__Objetivo proposto 1__
Responda às perguntas abaixo com base no trecho sobre o Carnaval, marcando cada resposta com a mesma letra da pergunta.
(a) Em quase quanto tempo a festa atrasa, todos os anos, o início do ano produtivo do país?
(b) Além das festas de Ísis, quais celebrações pagãs do mundo antigo são citadas por estudiosos?
(c) Em que ano, segundo outros especialistas, o Carnaval surgiu de fato?

No Deixa Rasta de hoje trataremos desta festa popular e folclórica que todos os anos vem atrasar em quase dois meses o início do ano produtivo do país, um feriado prolongado onde homens, mulheres e ancaps saem em cortejo, numa perambulação a esmo, temperando as nossas cidades com um aroma ora azedo, ora cáustico, engajando-se em uma zombaria incansável cuja finalidade é a tomar cachaça até perder o seu celular: O Carnaval.

A origem do Carnaval

Desde os tempos mais primórdios o Carnaval foi sendo incorporado nas tradições e festividades do povo europeu, se tornando, ao longo de séculos, um período da irreverência, da paródia, da gozação e do riso.

As teorias sobre as origens originais mais antigas do carnaval datam até mesmo de festividades do Egito antigo.

Veja só que loucura, as festas de Ísis celebrada pelos egípcios, e também de outras celebrações pagãs do mundo antigo, como os bacanais gregos ou os saturnais romanos são citadas por estudiosos como demonstrações de alegria que podem estar nas raízes do carnaval.

Outros doutores, carnavologistas e bilólogos, comentam que o Carnaval teria origem em ritos de fertilidade e celebrações do final do inverno e do início da primavera.

Outros especialistas, nos contam que o Carnaval surgiu, de fato, no ano 604 depois de Cristo, quando o Papa Gregório I criou a Quaresma. A Quaresma seria composta de 40 dias em que os fiéis se privam de comer carne e gordura antes Páscoa, mas alguns fiéis não tão fiéis assim resolveram que antes de sossegar, seria uma boa chutar o pau da barraca, fazendo uma festa com muita vaca, galinha, porcos, gado d+, e linguiça.

__Objetivo proposto 2__
Reproduza fielmente a parte dos registros que vai do início deles até a linha que contém "genus: Fagus", incluindo as duas pontas.

Registros de dados:
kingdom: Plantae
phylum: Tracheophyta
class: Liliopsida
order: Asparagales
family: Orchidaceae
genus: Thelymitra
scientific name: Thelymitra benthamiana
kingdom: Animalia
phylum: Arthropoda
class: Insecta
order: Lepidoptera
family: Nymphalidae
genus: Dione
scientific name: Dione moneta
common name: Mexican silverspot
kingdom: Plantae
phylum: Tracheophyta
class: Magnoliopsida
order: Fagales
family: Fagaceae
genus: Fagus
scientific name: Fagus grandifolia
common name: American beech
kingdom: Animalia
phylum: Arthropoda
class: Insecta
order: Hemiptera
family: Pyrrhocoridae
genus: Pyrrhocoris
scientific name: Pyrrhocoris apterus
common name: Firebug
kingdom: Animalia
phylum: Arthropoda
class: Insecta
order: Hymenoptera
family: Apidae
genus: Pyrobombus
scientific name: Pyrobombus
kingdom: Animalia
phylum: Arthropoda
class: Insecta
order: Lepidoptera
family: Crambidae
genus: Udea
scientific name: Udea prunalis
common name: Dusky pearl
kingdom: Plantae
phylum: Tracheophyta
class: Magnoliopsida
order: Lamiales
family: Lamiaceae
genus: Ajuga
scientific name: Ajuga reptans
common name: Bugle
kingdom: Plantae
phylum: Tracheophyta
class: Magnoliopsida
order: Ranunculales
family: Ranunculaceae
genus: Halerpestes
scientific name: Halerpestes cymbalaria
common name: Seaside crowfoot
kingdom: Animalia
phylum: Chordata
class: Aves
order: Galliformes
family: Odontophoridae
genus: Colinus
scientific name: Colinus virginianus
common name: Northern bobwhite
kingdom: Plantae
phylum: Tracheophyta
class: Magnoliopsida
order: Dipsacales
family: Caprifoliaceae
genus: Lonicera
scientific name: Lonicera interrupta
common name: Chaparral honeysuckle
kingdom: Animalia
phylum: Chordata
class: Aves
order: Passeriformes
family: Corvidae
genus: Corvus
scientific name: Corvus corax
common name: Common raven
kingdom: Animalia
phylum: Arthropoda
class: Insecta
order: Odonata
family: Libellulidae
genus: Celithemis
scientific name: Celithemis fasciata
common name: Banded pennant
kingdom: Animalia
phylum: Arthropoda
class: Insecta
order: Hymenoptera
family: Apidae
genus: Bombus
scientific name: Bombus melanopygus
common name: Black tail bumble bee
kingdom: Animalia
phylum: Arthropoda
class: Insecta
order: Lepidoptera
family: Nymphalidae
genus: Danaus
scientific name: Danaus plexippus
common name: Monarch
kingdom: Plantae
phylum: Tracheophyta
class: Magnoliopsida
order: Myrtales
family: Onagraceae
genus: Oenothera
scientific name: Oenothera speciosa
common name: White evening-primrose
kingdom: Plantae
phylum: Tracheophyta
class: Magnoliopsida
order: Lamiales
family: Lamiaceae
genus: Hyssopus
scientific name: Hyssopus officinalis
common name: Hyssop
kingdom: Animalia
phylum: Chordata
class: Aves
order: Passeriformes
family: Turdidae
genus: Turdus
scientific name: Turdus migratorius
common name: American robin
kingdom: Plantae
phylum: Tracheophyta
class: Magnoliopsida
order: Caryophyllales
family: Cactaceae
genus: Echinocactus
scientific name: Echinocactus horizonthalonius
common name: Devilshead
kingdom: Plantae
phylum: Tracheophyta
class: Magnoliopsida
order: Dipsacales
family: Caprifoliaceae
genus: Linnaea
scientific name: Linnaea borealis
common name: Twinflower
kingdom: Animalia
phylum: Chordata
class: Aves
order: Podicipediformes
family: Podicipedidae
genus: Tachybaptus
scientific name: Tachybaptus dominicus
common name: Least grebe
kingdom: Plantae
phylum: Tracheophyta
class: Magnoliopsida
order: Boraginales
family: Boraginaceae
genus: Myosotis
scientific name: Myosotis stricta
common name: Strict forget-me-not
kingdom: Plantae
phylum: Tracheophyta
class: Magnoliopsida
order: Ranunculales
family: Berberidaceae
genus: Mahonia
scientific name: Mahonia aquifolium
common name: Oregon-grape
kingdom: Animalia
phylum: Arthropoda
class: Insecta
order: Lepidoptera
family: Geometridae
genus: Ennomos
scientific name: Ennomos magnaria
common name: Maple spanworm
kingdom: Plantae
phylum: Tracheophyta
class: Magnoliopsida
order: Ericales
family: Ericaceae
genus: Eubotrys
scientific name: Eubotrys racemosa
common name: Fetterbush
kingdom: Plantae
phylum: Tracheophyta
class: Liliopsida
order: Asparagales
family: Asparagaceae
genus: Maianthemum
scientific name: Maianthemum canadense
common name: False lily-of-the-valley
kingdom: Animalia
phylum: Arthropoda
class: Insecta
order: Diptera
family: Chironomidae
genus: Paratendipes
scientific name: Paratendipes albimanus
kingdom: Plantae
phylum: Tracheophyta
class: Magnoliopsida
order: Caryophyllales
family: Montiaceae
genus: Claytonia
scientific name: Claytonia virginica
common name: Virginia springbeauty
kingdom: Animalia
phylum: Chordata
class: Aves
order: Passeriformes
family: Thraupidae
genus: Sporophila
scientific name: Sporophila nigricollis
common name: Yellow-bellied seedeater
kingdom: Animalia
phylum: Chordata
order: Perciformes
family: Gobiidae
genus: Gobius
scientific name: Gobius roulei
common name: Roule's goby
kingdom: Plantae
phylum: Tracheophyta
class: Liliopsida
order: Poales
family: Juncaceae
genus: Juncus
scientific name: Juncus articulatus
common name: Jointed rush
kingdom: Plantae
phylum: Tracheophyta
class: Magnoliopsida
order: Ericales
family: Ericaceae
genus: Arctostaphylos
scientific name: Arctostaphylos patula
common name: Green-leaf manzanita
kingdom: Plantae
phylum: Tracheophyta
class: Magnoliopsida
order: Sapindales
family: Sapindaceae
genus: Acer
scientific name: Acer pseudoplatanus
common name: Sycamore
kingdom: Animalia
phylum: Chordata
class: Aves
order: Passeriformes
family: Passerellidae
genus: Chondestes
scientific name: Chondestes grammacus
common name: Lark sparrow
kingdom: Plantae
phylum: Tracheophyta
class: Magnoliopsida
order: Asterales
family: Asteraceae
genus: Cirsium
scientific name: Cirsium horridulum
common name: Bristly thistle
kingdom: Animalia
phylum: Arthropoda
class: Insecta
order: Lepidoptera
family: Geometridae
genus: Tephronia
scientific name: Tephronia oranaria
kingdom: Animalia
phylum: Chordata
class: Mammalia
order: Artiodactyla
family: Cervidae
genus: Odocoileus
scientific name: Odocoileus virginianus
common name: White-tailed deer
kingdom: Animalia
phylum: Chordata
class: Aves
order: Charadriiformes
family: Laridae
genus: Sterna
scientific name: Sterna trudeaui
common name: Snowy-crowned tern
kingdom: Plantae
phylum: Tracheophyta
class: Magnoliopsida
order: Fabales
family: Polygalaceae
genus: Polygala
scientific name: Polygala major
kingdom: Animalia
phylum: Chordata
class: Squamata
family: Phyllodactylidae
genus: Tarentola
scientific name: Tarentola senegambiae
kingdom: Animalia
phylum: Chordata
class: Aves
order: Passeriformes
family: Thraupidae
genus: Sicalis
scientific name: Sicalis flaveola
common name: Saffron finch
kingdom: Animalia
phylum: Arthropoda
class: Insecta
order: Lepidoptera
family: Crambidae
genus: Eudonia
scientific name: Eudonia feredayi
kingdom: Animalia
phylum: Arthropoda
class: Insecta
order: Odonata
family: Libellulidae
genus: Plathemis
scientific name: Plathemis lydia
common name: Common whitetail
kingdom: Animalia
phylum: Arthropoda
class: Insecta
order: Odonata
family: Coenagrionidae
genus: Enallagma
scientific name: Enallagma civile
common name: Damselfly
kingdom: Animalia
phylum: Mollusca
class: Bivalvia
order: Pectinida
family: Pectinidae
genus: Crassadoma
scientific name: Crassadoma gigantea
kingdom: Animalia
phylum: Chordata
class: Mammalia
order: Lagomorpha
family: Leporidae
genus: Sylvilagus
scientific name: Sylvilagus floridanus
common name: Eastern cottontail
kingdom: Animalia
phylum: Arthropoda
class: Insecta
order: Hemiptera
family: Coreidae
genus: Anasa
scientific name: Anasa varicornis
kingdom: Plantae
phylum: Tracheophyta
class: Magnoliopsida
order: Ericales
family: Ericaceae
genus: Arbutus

__Resposta do exercício 1__
(a) Em quase dois meses.
(b) Os bacanais gregos e os saturnais romanos.
(c) No ano 604 depois de Cristo.

__Resposta do exercício 2__
kingdom: Plantae
phylum: Tracheophyta
class: Liliopsida
order: Asparagales
family: Orchidaceae
genus: Thelymitra
scientific name: Thelymitra benthamiana
kingdom: Animalia
phylum: Arthropoda
class: Insecta
order: Lepidoptera
family: Nymphalidae
genus: Dione
scientific name: Dione moneta
common name: Mexican silverspot
kingdom: Plantae
phylum: Tracheophyta
class: Magnoliopsida
order: Fagales
family: Fagaceae
genus: Fagus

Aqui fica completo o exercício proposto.